## WORK TO BE COMPLETED
Within the records that follow, find every line containing the string "after". Copy those lines.

## DATA SUPPLIED

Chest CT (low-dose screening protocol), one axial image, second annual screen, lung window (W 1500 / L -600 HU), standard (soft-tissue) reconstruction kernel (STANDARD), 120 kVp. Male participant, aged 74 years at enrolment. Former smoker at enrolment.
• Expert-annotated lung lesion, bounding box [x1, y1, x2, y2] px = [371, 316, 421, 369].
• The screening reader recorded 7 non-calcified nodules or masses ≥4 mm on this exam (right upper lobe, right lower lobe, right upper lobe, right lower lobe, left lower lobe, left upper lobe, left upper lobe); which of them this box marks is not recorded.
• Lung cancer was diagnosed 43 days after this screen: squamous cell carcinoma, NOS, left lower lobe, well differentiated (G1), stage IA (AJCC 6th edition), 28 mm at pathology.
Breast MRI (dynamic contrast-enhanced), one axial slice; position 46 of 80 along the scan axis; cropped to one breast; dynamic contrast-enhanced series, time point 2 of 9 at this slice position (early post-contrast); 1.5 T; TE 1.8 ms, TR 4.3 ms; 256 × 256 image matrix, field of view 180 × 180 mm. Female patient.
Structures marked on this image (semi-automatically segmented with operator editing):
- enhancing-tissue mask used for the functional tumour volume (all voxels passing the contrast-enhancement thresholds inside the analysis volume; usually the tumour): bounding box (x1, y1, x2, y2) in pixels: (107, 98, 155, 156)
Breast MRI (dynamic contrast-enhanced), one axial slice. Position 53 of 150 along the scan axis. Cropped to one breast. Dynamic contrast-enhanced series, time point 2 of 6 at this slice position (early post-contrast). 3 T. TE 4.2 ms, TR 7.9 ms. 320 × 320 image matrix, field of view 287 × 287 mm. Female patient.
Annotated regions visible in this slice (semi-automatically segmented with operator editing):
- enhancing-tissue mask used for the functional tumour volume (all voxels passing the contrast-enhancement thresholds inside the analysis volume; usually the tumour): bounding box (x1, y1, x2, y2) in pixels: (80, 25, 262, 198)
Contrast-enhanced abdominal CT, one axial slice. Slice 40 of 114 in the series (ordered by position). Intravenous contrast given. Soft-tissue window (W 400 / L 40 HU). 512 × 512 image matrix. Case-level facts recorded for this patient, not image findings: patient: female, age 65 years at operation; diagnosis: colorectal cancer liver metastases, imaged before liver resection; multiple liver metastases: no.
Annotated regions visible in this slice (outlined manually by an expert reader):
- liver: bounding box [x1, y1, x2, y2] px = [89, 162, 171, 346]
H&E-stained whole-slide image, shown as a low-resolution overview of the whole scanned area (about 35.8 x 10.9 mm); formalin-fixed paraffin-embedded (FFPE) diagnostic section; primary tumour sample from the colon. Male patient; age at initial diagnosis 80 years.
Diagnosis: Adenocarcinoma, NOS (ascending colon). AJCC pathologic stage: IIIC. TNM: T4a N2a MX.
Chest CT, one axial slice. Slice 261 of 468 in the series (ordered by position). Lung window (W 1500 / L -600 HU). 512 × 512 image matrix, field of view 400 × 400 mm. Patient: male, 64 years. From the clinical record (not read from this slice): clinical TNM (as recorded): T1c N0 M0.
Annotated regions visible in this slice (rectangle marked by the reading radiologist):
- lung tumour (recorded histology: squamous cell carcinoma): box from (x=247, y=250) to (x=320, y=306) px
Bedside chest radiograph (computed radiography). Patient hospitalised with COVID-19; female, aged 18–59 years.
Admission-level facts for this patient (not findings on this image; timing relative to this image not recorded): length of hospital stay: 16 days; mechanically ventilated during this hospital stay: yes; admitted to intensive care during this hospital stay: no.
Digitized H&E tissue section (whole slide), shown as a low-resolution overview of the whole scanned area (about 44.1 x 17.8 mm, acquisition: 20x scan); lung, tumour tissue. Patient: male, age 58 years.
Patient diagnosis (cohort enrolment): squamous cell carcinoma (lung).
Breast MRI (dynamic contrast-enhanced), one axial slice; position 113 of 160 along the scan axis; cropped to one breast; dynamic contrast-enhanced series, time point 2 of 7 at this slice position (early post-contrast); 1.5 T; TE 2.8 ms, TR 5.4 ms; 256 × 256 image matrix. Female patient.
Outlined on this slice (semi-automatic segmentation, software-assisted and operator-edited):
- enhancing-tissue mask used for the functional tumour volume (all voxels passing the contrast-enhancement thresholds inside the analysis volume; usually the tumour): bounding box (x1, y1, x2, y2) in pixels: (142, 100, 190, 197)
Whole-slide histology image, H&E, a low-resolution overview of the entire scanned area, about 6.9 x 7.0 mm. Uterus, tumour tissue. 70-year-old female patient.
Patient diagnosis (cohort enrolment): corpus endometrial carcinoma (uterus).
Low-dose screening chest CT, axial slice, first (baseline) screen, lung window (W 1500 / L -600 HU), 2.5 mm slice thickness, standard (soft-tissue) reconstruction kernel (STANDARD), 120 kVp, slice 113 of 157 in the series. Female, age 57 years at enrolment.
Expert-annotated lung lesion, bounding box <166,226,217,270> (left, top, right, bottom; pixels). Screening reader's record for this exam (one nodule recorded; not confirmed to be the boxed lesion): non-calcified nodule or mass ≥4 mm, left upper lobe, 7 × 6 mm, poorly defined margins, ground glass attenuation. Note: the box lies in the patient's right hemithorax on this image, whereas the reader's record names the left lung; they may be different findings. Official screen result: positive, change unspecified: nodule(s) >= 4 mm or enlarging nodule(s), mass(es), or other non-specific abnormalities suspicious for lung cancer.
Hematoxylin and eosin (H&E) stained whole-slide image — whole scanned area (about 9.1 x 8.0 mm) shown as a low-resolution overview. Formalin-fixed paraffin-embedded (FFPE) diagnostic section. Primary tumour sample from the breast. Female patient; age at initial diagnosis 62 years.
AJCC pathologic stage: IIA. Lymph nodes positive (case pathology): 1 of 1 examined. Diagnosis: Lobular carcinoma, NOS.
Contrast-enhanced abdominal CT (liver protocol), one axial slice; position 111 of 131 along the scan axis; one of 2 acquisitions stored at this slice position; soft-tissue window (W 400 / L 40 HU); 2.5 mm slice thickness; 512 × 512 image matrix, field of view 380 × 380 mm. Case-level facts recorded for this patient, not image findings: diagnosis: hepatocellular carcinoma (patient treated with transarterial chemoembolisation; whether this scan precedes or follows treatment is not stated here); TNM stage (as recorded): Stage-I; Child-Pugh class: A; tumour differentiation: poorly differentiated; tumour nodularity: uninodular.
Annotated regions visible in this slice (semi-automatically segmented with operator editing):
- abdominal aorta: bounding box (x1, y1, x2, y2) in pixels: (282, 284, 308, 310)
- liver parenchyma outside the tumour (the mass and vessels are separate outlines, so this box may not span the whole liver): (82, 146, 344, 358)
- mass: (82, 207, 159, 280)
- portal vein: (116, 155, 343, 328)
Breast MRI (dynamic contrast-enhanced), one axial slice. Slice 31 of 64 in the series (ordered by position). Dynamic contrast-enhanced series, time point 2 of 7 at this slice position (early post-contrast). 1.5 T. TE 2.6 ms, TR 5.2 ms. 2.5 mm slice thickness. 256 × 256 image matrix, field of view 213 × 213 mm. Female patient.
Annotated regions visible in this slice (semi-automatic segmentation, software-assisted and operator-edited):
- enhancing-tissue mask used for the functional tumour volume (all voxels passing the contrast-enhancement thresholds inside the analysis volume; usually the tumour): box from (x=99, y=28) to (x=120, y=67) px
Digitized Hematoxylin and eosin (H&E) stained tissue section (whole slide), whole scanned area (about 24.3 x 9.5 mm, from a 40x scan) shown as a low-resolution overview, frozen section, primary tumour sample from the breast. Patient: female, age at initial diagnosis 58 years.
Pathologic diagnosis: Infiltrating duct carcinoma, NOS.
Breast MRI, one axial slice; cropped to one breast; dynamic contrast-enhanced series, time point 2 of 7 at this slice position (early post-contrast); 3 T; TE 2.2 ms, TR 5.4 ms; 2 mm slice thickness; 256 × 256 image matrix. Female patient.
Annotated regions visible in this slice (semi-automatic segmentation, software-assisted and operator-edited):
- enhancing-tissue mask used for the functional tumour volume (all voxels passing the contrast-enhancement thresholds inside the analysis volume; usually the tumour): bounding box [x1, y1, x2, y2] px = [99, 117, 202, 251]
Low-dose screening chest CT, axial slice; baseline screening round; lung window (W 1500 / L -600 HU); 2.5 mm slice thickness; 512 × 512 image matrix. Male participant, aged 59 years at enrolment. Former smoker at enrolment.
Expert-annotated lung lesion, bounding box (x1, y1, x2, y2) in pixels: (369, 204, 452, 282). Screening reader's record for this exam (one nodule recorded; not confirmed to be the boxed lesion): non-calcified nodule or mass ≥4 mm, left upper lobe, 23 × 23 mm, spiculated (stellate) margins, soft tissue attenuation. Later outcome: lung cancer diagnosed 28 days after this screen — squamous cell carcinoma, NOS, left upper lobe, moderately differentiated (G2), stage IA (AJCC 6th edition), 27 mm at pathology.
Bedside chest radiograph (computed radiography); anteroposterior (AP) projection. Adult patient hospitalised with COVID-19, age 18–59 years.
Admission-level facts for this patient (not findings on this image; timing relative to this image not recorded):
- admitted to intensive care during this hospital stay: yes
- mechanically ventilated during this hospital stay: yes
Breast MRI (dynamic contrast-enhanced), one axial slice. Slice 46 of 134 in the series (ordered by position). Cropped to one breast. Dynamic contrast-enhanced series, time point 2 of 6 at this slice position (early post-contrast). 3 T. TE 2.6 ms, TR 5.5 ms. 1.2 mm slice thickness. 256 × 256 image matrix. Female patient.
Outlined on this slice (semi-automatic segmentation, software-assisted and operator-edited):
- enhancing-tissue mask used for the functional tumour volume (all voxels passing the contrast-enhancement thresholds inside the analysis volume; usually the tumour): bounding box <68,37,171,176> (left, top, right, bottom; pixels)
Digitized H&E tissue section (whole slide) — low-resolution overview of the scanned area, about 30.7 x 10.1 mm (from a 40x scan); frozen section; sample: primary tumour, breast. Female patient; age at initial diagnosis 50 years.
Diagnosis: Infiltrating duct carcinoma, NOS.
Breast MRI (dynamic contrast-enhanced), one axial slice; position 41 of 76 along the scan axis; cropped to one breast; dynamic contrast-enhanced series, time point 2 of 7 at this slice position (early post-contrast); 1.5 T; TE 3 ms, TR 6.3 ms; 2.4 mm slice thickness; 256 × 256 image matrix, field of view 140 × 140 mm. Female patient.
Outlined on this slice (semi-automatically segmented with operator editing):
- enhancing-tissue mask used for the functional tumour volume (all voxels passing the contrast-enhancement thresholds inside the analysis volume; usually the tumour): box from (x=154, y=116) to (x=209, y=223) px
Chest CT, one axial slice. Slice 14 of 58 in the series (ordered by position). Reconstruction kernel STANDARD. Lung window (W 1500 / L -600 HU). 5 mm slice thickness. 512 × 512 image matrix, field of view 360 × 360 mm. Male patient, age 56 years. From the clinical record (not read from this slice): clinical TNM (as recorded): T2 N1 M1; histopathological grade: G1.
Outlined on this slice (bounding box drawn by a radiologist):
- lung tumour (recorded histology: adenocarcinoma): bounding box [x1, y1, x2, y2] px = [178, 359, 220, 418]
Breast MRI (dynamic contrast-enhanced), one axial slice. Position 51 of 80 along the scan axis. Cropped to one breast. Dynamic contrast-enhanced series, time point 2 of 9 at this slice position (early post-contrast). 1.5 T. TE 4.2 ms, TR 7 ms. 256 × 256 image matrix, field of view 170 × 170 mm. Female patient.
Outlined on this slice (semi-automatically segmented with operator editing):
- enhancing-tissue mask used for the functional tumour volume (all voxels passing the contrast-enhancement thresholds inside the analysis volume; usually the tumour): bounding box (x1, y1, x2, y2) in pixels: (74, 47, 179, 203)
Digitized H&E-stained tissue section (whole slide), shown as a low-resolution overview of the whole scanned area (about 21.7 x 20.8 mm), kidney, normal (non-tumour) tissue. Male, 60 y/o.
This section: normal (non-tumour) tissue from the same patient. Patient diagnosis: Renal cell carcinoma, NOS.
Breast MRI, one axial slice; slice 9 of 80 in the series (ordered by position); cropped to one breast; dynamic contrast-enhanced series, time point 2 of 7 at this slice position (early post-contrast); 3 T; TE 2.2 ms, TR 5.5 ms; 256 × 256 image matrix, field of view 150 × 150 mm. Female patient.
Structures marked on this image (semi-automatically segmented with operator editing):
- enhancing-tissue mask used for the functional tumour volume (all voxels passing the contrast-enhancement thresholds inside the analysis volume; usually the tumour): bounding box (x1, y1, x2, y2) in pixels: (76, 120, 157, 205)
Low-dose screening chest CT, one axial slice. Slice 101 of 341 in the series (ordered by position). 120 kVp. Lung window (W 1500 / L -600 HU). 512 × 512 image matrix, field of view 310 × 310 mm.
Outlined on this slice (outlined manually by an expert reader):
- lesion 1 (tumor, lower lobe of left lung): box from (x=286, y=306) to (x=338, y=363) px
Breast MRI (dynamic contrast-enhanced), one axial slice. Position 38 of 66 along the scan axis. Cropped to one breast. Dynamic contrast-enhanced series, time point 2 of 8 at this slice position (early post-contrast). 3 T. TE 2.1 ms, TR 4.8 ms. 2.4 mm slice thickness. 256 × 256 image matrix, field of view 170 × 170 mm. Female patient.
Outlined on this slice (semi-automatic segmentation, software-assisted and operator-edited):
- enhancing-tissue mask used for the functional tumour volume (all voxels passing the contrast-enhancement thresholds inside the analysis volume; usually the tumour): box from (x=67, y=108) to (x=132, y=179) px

## ANSWER TO THIS PROBLEM
• Lung cancer was diagnosed 43 days after this screen: squamous cell carcinoma, NOS, left lower lobe, well differentiated (G1), stage IA (AJCC 6th edition), 28 mm at pathology.
Expert-annotated lung lesion, bounding box (x1, y1, x2, y2) in pixels: (369, 204, 452, 282). Screening reader's record for this exam (one nodule recorded; not confirmed to be the boxed lesion): non-calcified nodule or mass ≥4 mm, left upper lobe, 23 × 23 mm, spiculated (stellate) margins, soft tissue attenuation. Later outcome: lung cancer diagnosed 28 days after this screen — squamous cell carcinoma, NOS, left upper lobe, moderately differentiated (G2), stage IA (AJCC 6th edition), 27 mm at pathology.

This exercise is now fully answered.